:: How to complete this task ::
Reproduce every line of the listing below verbatim, keeping each character and line break unchanged.
**** Data ****
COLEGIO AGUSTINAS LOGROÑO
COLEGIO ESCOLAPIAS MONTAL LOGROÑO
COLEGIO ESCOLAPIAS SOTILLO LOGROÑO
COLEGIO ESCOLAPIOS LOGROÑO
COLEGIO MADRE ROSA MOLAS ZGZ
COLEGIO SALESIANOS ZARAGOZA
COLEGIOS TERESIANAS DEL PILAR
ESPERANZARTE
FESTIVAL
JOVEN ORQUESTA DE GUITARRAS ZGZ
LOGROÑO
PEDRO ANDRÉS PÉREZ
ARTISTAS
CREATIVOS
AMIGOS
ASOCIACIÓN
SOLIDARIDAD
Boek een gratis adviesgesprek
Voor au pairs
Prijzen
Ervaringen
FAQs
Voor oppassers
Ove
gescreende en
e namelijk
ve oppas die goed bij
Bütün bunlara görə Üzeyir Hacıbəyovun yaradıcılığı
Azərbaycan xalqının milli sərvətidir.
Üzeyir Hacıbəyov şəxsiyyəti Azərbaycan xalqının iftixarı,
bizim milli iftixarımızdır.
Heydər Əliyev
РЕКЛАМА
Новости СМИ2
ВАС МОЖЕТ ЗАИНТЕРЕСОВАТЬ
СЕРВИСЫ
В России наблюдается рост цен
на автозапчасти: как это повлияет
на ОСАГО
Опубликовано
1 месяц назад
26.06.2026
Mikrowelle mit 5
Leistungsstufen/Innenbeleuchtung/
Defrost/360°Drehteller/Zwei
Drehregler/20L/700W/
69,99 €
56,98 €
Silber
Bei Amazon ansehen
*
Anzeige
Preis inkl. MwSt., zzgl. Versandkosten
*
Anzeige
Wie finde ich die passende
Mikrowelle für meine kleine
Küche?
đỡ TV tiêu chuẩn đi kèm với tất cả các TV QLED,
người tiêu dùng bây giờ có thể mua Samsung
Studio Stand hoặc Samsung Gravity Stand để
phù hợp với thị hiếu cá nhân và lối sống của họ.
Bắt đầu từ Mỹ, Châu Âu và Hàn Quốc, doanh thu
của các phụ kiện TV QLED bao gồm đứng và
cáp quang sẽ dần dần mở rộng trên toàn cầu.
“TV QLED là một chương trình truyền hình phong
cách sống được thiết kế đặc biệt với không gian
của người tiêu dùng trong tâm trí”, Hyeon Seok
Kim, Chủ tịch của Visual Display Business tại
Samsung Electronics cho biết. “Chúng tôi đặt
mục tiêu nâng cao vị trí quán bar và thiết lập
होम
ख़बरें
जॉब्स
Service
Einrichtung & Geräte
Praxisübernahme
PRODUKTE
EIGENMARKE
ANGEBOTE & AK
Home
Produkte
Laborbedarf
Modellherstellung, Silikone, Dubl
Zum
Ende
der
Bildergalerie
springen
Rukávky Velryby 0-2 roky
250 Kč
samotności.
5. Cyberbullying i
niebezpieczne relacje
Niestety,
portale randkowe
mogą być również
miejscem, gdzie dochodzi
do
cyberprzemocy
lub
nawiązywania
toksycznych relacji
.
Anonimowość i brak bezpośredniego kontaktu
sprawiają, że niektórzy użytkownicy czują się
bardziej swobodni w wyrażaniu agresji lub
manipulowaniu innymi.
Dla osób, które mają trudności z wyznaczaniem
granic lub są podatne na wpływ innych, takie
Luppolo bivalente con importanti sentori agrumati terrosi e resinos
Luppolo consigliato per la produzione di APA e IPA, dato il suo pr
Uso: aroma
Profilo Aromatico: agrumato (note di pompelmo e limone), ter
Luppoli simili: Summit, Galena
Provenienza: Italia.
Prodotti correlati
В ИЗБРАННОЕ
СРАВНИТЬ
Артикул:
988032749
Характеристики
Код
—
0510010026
****
:: Answer to the problem ::
COLEGIO AGUSTINAS LOGROÑO
COLEGIO ESCOLAPIAS MONTAL LOGROÑO
COLEGIO ESCOLAPIAS SOTILLO LOGROÑO
COLEGIO ESCOLAPIOS LOGROÑO
COLEGIO MADRE ROSA MOLAS ZGZ
COLEGIO SALESIANOS ZARAGOZA
COLEGIOS TERESIANAS DEL PILAR
ESPERANZARTE
FESTIVAL
JOVEN ORQUESTA DE GUITARRAS ZGZ
LOGROÑO
PEDRO ANDRÉS PÉREZ
ARTISTAS
CREATIVOS
AMIGOS
ASOCIACIÓN
SOLIDARIDAD
Boek een gratis adviesgesprek
Voor au pairs
Prijzen
Ervaringen
FAQs
Voor oppassers
Ove
gescreende en
e namelijk
ve oppas die goed bij
Bütün bunlara görə Üzeyir Hacıbəyovun yaradıcılığı
Azərbaycan xalqının milli sərvətidir.
Üzeyir Hacıbəyov şəxsiyyəti Azərbaycan xalqının iftixarı,
bizim milli iftixarımızdır.
Heydər Əliyev
РЕКЛАМА
Новости СМИ2
ВАС МОЖЕТ ЗАИНТЕРЕСОВАТЬ
СЕРВИСЫ
В России наблюдается рост цен
на автозапчасти: как это повлияет
на ОСАГО
Опубликовано
1 месяц назад
26.06.2026
Mikrowelle mit 5
Leistungsstufen/Innenbeleuchtung/
Defrost/360°Drehteller/Zwei
Drehregler/20L/700W/
69,99 €
56,98 €
Silber
Bei Amazon ansehen
*
Anzeige
Preis inkl. MwSt., zzgl. Versandkosten
*
Anzeige
Wie finde ich die passende
Mikrowelle für meine kleine
Küche?
đỡ TV tiêu chuẩn đi kèm với tất cả các TV QLED,
người tiêu dùng bây giờ có thể mua Samsung
Studio Stand hoặc Samsung Gravity Stand để
phù hợp với thị hiếu cá nhân và lối sống của họ.
Bắt đầu từ Mỹ, Châu Âu và Hàn Quốc, doanh thu
của các phụ kiện TV QLED bao gồm đứng và
cáp quang sẽ dần dần mở rộng trên toàn cầu.
“TV QLED là một chương trình truyền hình phong
cách sống được thiết kế đặc biệt với không gian
của người tiêu dùng trong tâm trí”, Hyeon Seok
Kim, Chủ tịch của Visual Display Business tại
Samsung Electronics cho biết. “Chúng tôi đặt
mục tiêu nâng cao vị trí quán bar và thiết lập
होम
ख़बरें
जॉब्स
Service
Einrichtung & Geräte
Praxisübernahme
PRODUKTE
EIGENMARKE
ANGEBOTE & AK
Home
Produkte
Laborbedarf
Modellherstellung, Silikone, Dubl
Zum
Ende
der
Bildergalerie
springen
Rukávky Velryby 0-2 roky
250 Kč
samotności.
5. Cyberbullying i
niebezpieczne relacje
Niestety,
portale randkowe
mogą być również
miejscem, gdzie dochodzi
do
cyberprzemocy
lub
nawiązywania
toksycznych relacji
.
Anonimowość i brak bezpośredniego kontaktu
sprawiają, że niektórzy użytkownicy czują się
bardziej swobodni w wyrażaniu agresji lub
manipulowaniu innymi.
Dla osób, które mają trudności z wyznaczaniem
granic lub są podatne na wpływ innych, takie
Luppolo bivalente con importanti sentori agrumati terrosi e resinos
Luppolo consigliato per la produzione di APA e IPA, dato il suo pr
Uso: aroma
Profilo Aromatico: agrumato (note di pompelmo e limone), ter
Luppoli simili: Summit, Galena
Provenienza: Italia.
Prodotti correlati
В ИЗБРАННОЕ
СРАВНИТЬ
Артикул:
988032749
Характеристики
Код
—
0510010026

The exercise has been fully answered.